# Searching for Spaceliner Parts



## scottd67 (Mar 3, 2012)

Have his and hers Spaceliners that I am currently restoring. Looking for a few hard to find parts. I am looking for the tank for the boys bike and the rear red light lens for both bikes. Any leads of info would be greatly appreciated. Thanks.


----------



## jd56 (Mar 4, 2012)

Another set of Spaceliners!! I can't wait to see the finshed restoration.

Because there is so many "Spaceliner" style bikes or the "space age" chrome framed "forward thrust" tanklight bikes, it is important to clarify the parts needed.
I beleive tpender has a white tank ( seen at the Eden Swap meet ) so PM him.
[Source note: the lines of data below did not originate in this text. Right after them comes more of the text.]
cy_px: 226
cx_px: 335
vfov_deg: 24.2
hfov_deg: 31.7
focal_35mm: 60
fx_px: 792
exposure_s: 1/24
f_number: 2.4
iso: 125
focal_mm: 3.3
As for the rear light assemebly, there are vairous styles. like top flush mounted round lens, a larger version of the same assemebly, then there are the rear rack mounted with a battery retangle tray mounted to the underside of the rack....and so on.

Try to find an ad of the exact bike you're working on and that will help those that can help you find the parts needed..
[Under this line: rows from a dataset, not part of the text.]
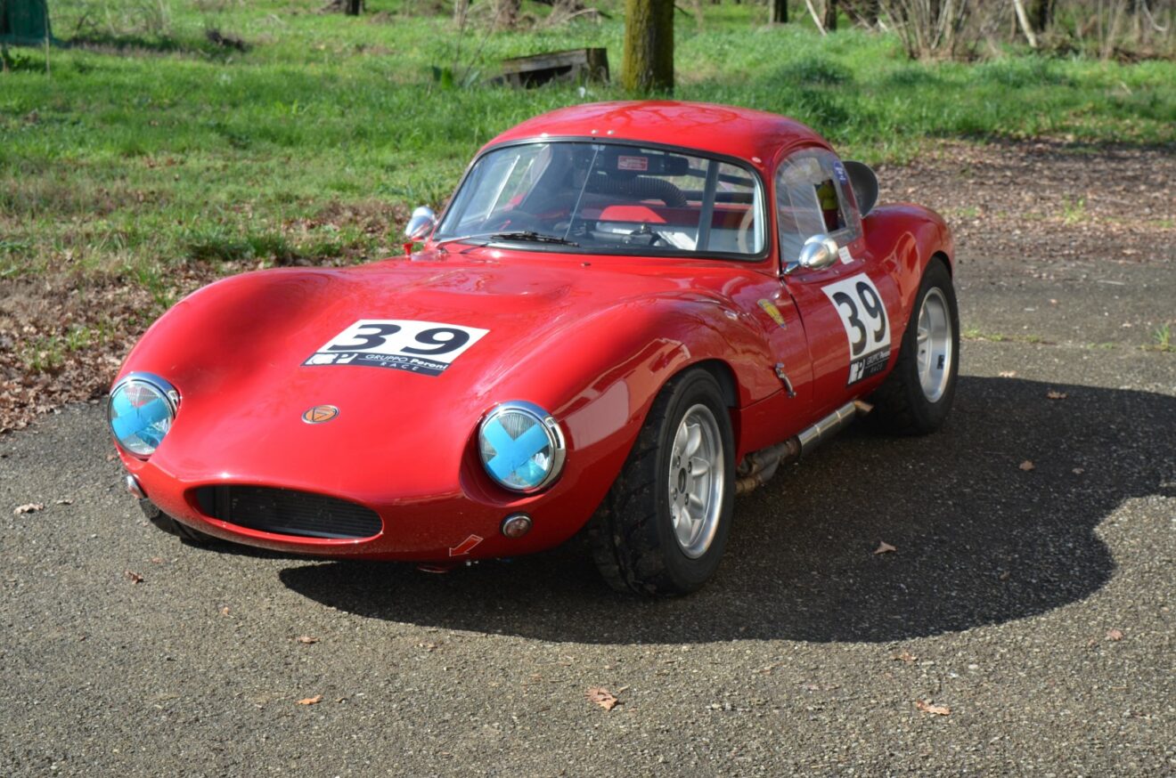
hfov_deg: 28.1
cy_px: 389
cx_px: 588
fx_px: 2347
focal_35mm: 72
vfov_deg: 18.8
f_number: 8
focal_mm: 48
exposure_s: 1/250
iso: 140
If you run into a mens Astroflite battery tray and dual lens (still chromed...see my avatar)) let me know.
 here's a picture of my 65' Murray AstroFlite rear light assy.


Good luck on the search.


----------



## mruiz (Mar 5, 2012)

scottd67 said:


> Have his and hers Spaceliners that I am currently restoring. Looking for a few hard to find parts. I am looking for the tank for the boys bike and the rear red light lens for both bikes. Any leads of info would be greatly appreciated. Thanks.




 What does the rear tail light look like?
 Mitch


----------